Thursday, April 15, 2004

I had started off trying to extract some kind of chronology out of the Kane book, to keep everything straight in my head, but that idea kind of fell apart as I read the next few chapters. The whole superhero-supervillain struggle just doesn't split up into year-by-year events that neatly.

One of the chapters I just finished was about the Liberators, who I had never heard of before. They were a group of seven superheroes who went around freeing the little towns that had been taken over by supervillains as their own little kingdoms. I wonder what ever happened to these guys--none of their names have come up in my other reading. Alligatrix, Dwindler, Dayglo, Verve, Silverfox . . . I hope the book has a 'where are they now' part at the end.
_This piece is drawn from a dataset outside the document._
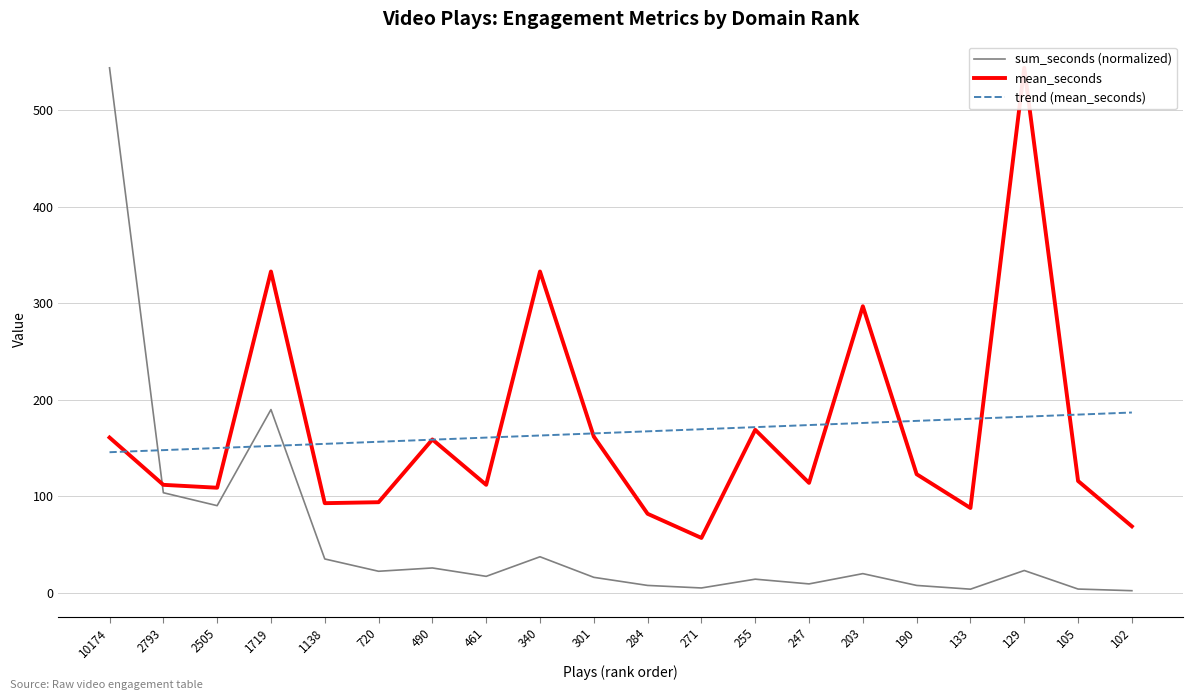

What is the maximum value shown in the chart?

544.0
Then the next chapter is all about comic books. I must admit I was kind of surprised to see this here. I mean, he's writing about history; what do comics have to do with anything?

But here's the point. Superheroes had been around in comic books for almost fifty years before they showed up in real life. So everybody knew about them. Therefore when people first got superpowers (something that Kane has no explanation for), they've got a model for how to behave. Step 1: Acquire superpowers. Step 2: Put on Spandex. Step 3: Choose cool name. Step 4: Choose--hero or villain?

Makes sense to me. Some guys figured out they could fly and throw cars around and stuff. They had read comic books. Therefore they did not choose to join the circus or become firefighters or any of the other things you or I would do; they put on masks and started robbing banks. It wasn't sensible, but it's what they did. And nobody could stop them, except other guys with superpowers. And here we are.

It almost sounds inevitable. And depressing. We've got to live in Comic Book Land just because a bunch of jerks in the late '80s didn't have any original ideas? Pfff.